Wragg also believes that robotics can help restaurants cater to dietary requirements and allergies without error. In 2018, Pret A Manger faced widespread criticism after a customer died from an allergic reaction to a sandwich sold by the chain, which was allegedly contaminated with dairy. When automation is involved, error becomes far less likely:


“Very simply, robots are very good at not making mistakes, so with DK1 we can serve a number of different ingredients, and we know exactly what's provisioned from each dispenser into which bowl, plate or box at what time and how much has gone in.


“We don't run the risk in a busy time of a member of staff accidentally taking a spoon out of a sauce and using it to scoop something that's had salad in it because our robots are not configured to do that.”

Automation in food: A threat to staffing levels?

However, when it comes to automation, the inevitable fears over the loss of human jobs are never far away. Currently, Karakuri’s robots only automate one aspect of the meal preparation process, and Wragg says that innovation is not about reducing headcount in the kitchen:


“We're working with a number of major restaurant chains and ironically in every single case, they're not interested in reducing headcount. They're all very happy with their headcount, but they are all incredibly motivated to reduce their staff churn.


“Some of them are recruiting four or five times a year for the same role. And that has a massive impact financially in terms of recruitment costs. It's about utilising people in a way that's going to provide them with an interesting and more fulfilling role, taking away the jobs that people just don't want to do.”

How Karakuri Robots Are Bringing Hyper-Personalisation to the Food Industry

Robots’ place in the future of commercial kitchens

Looking to the future, Wragg believes that automation will become a common feature of commercial kitchens.
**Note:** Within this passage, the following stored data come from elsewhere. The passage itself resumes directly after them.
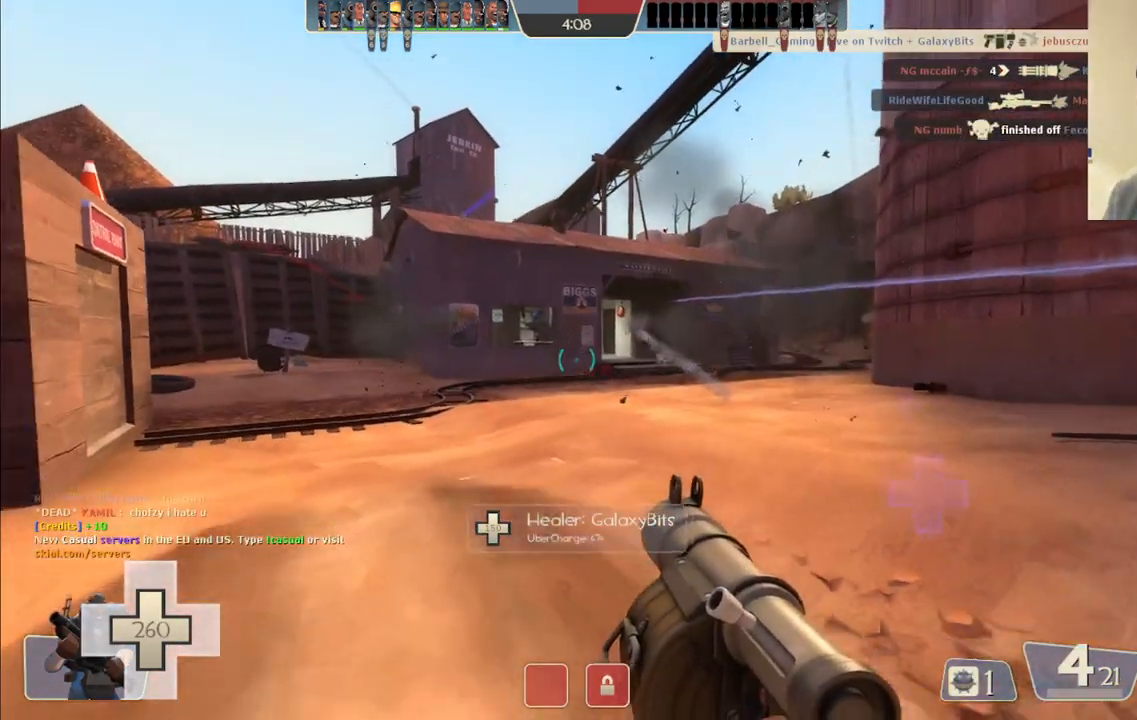
{"buttons": ["SQUARE"], "left_stick": "up-left", "right_stick": "center", "events": [[67, "R2", "up"], [267, "left_stick", "left"], [400, "left_stick", "up-left"], [467, "SQUARE", "down"]]}
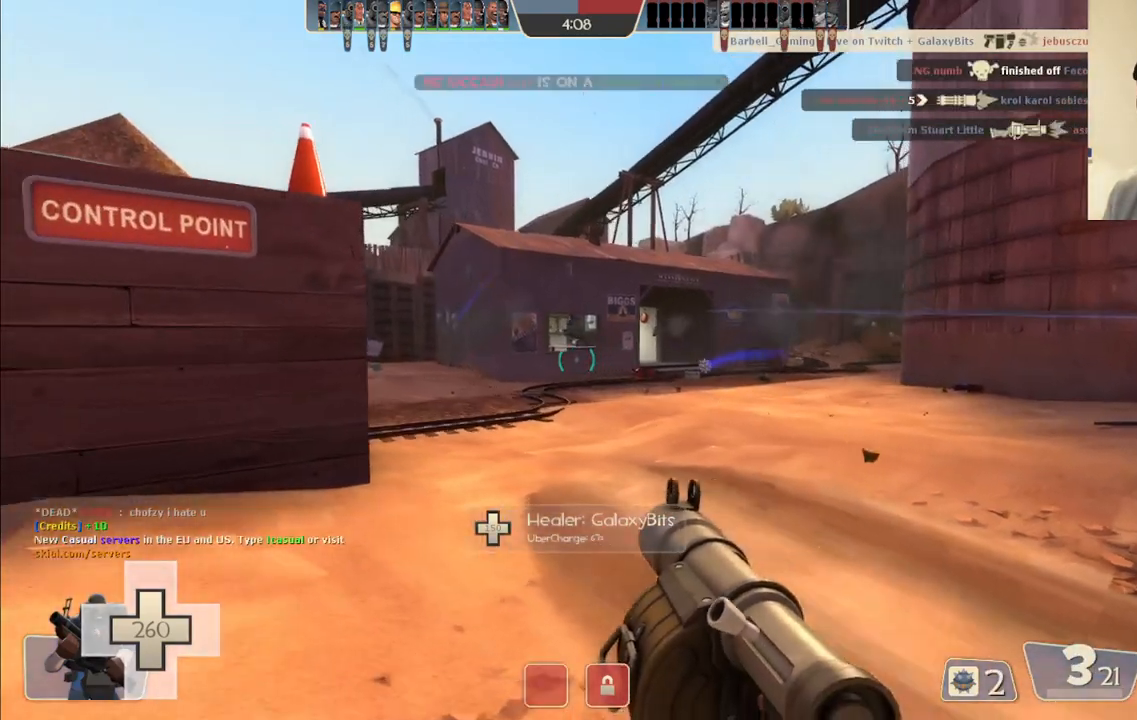
{"buttons": [], "left_stick": "left", "right_stick": "left", "events": [[17, "SQUARE", "up"], [167, "SQUARE", "down"], [267, "SQUARE", "up"], [350, "left_stick", "left"], [367, "right_stick", "left"]]}
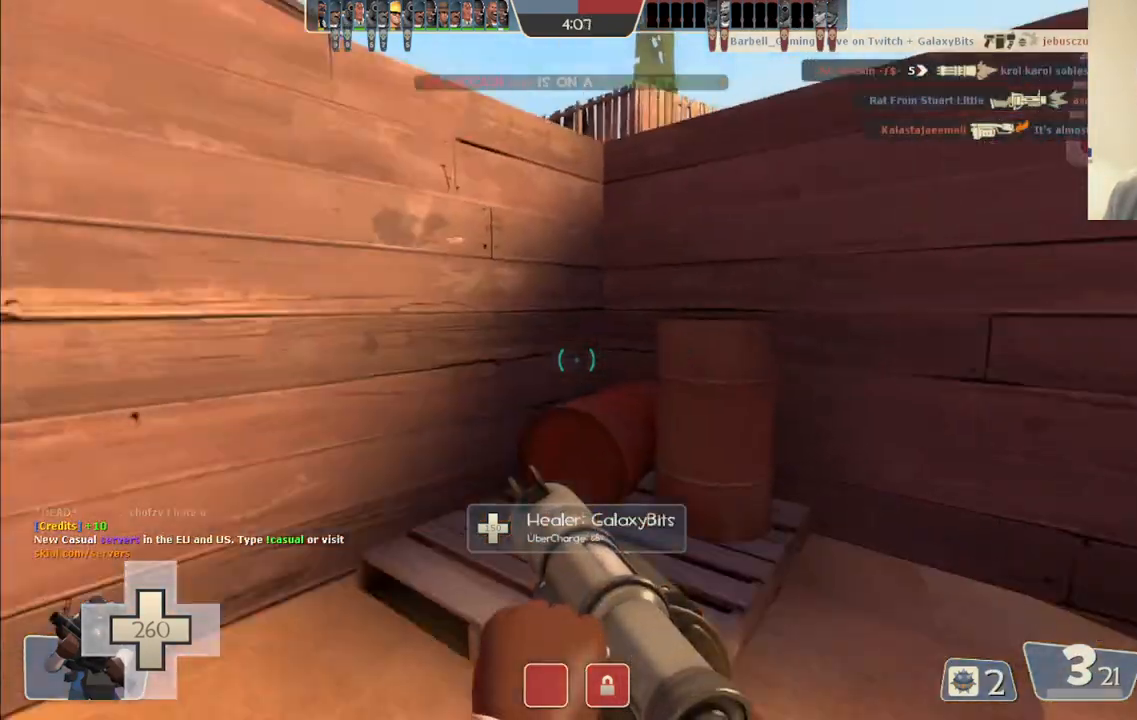
{"buttons": [], "left_stick": "up", "right_stick": "center", "events": [[150, "right_stick", "center"], [200, "left_stick", "up"], [217, "L2", "down"], [400, "L2", "up"]]}
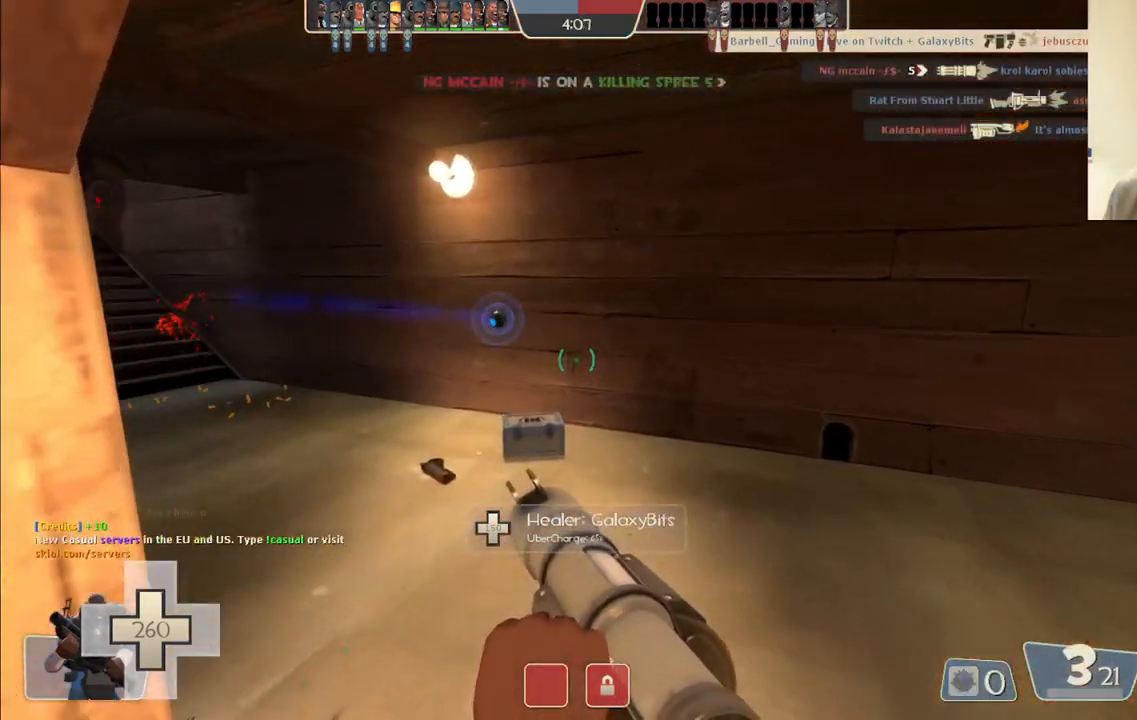
{"buttons": [], "left_stick": "up", "right_stick": "right", "events": [[117, "right_stick", "right"], [333, "right_stick", "center"], [500, "right_stick", "right"]]}
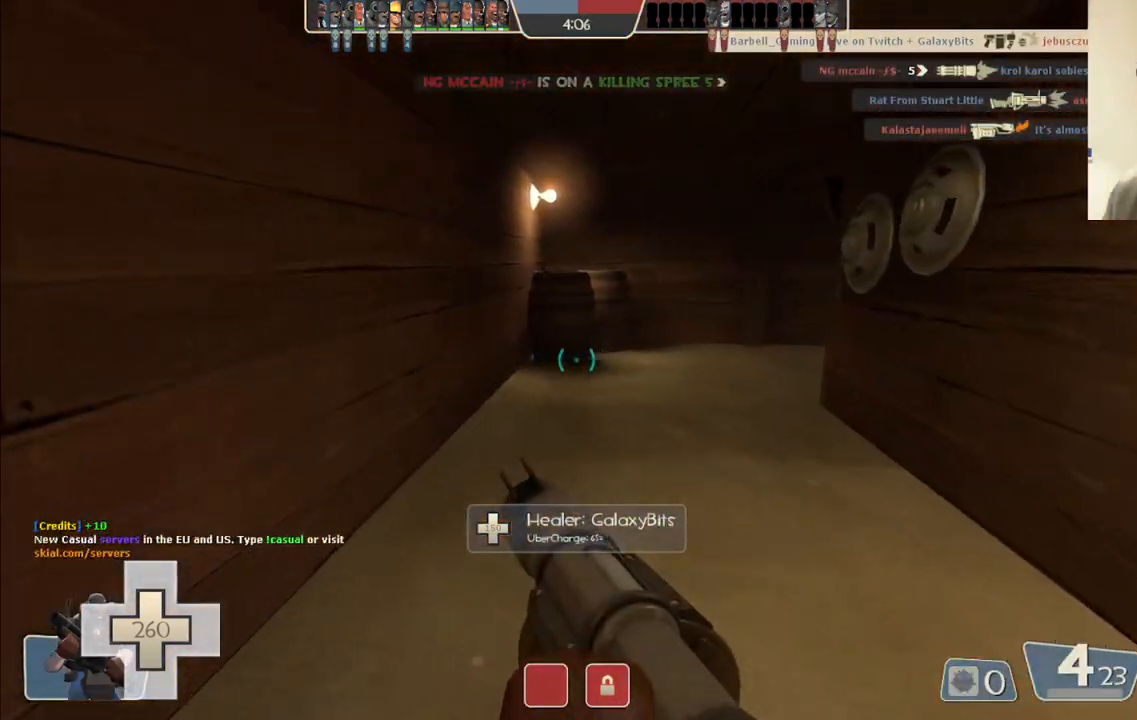
{"buttons": [], "left_stick": "up-left", "right_stick": "center", "events": [[100, "left_stick", "up-left"], [150, "right_stick", "center"], [267, "right_stick", "right"], [383, "right_stick", "center"]]}
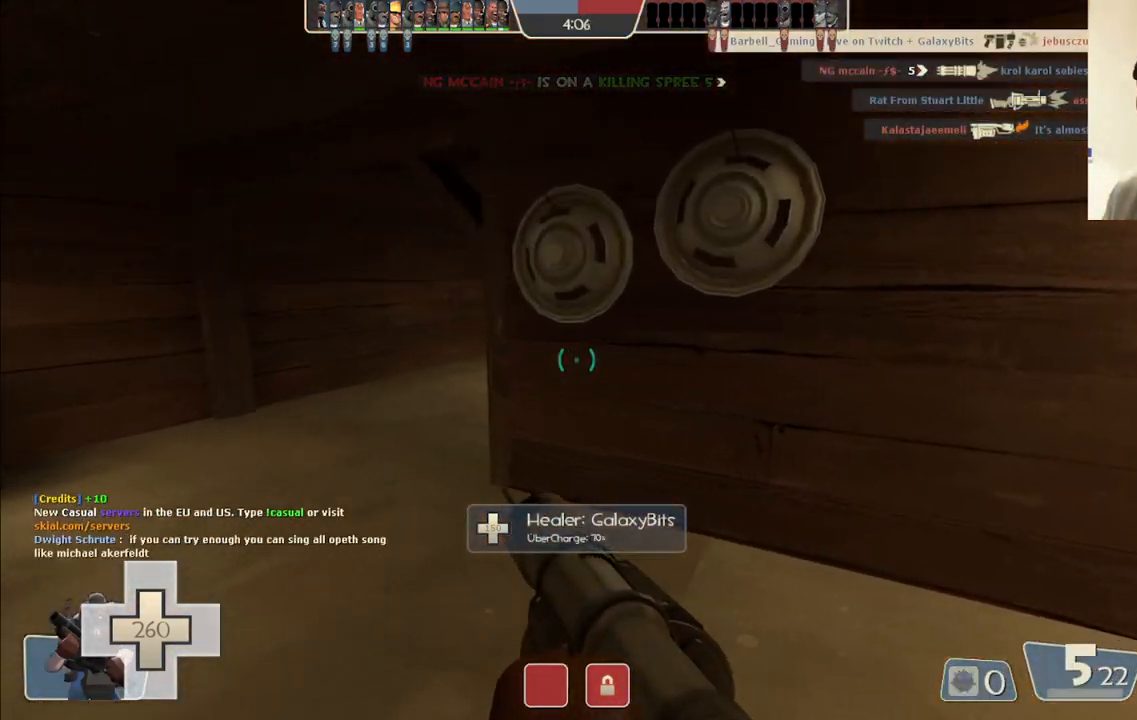
{"buttons": [], "left_stick": "right", "right_stick": "right", "events": [[417, "left_stick", "right"], [500, "right_stick", "right"]]}
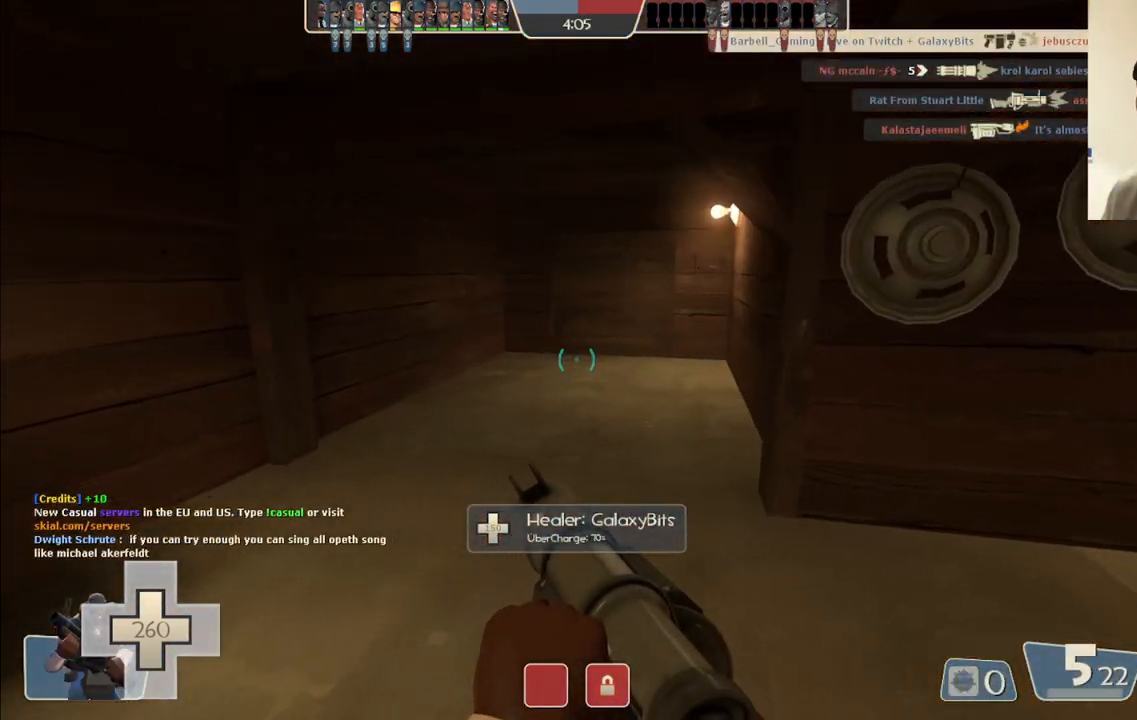
{"buttons": [], "left_stick": "up", "right_stick": "center", "events": [[183, "left_stick", "up"], [217, "right_stick", "center"]]}
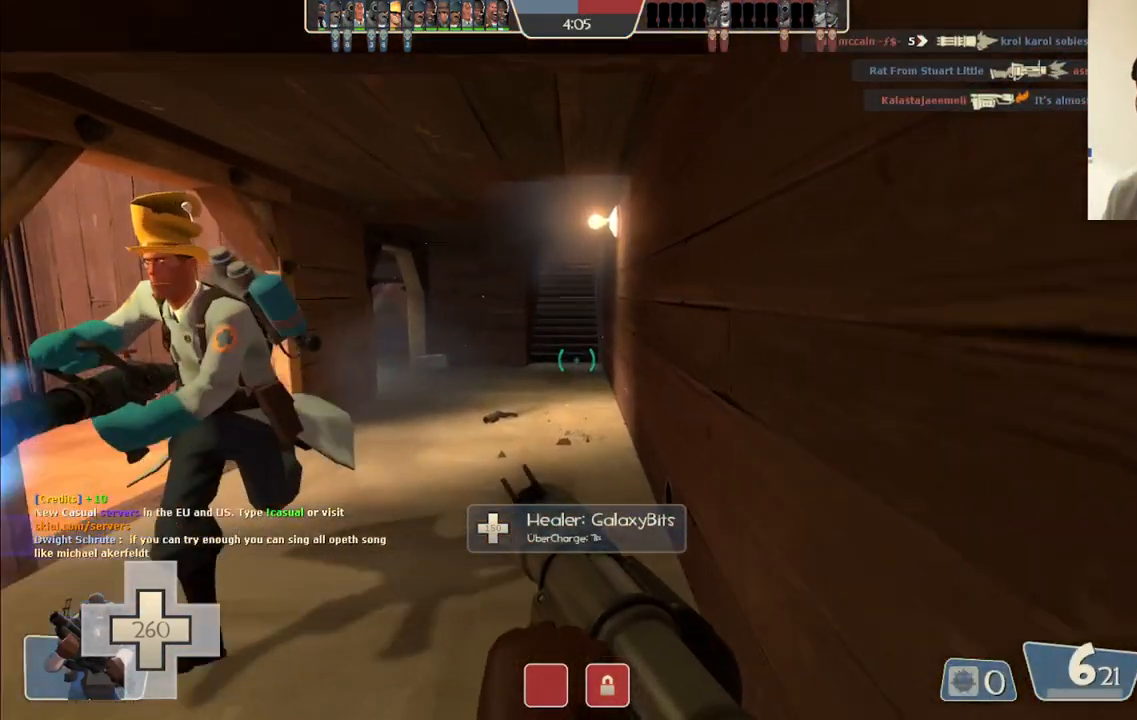
{"buttons": [], "left_stick": "up", "right_stick": "center", "events": []}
New startups, such as Bear Robotics which has developed a food service robot, called Penny, that shuttles food and drink to customers, and Seattle-based startup Picnic which has developed an automated pizza assembly robot, have emerged alongside Karakuri, as the industry continues to invest in automation.


“Our expectation is that it's going to become commonplace in every commercial kitchen,” says Wragg.


“We think the level of services that can be achieved, and the efficiency both from a sustainability point of view and from a profitability point of view will mean that it becomes part of everyday life over the next five to 10 years.”

“Our expectation is that it's going to become commonplace in every commercial kitchen.”

However, he does not predict that kitchens will ever operate entirely without human input. He envisions that entirely human-run kitchens may exist to serve a more high-end market, but for the repetitive elements of food preparation, automation holds great promise:


“There will always be some degree of human element. There will always be the artisanal restaurant where everything is done by hand. But you'll pay price for that service. And we're not in any way trying to take that away. 


“In fact, what we're trying to do is find ways where you can use more human creativity because you take human time away from doing the less creative, boring, repetitive tasks.”